- Pitcher
- Born: April 11, 1927 St. Louis, Missouri, U.S.
- Died: March 25, 2017 (aged 89) Belle, Missouri, U.S.
- Batted: RightThrew: Right

MLB debut
- April 25, 1953, for the St. Louis Cardinals

Last MLB appearance
- May 30, 1953, for the St. Louis Cardinals

MLB statistics
- Win–loss record: 0–0
- Earned run average: 6.94
- Strikeouts: 7
- Stats at Baseball Reference

Teams
- St. Louis Cardinals (1953);

= Jack Faszholz =

American baseball player (1927–2017)

John Edward Faszholz (April 11, 1927 – March 25, 2017), nicknamed Preacher, was an American Major League Baseball pitcher who played for the St. Louis Cardinals in their 1953 season.

== Career and education ==
Faszholz went to spring training with the Cardinals in 1953 and 1955, and pitched a total of 11 2/3 innings at the National League level. However, most of his baseball career was spent playing for the Rochester Red Wings, then a Cardinals minor league affiliate.

Faszholz was inducted into the Red Wings Hall of Fame in 1990, winning more games than any other pitcher in franchise history with 80 career victories.
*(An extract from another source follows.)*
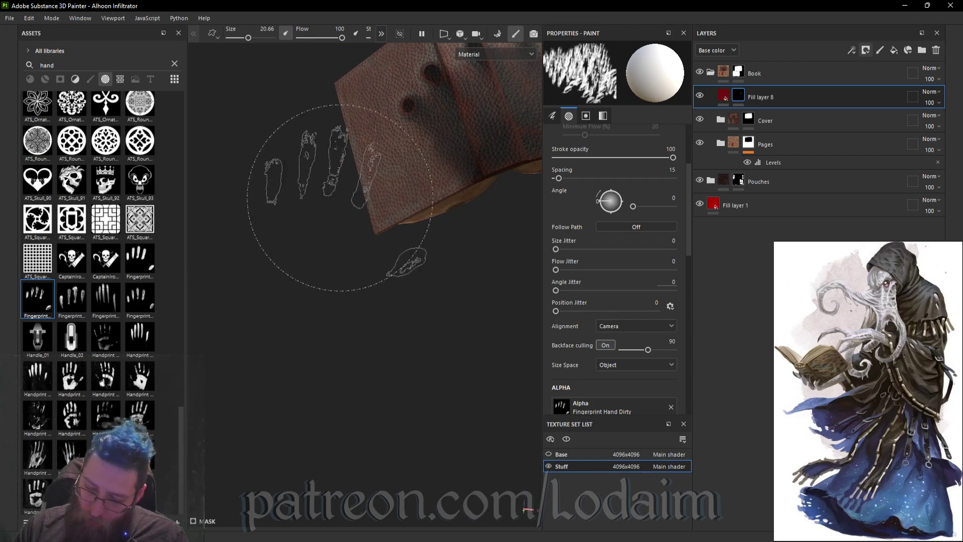
pyautogui.keyDown('alt'); pyautogui.moveTo(336, 201); pyautogui.dragTo(321, 208); pyautogui.keyUp('alt')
While playing professional baseball, he also attended Concordia Seminary in St. Louis, Missouri, during the fall semester of each year, beginning in 1947 and finally graduating in 1958. He then became an ordained pastor of the Lutheran Church–Missouri Synod and taught first at Lutheran high schools in St. Louis, then at Concordia University in Austin, Texas. He coached Concordia's baseball team, and the team's former stadium, Keller-Faszholz Field, was named after him and another coach, James Keller. Faszholz was inducted into Concordia's athletics hall of fame in 2014.

Faszholz died in 2017 in Belle, Missouri, at the age of 89.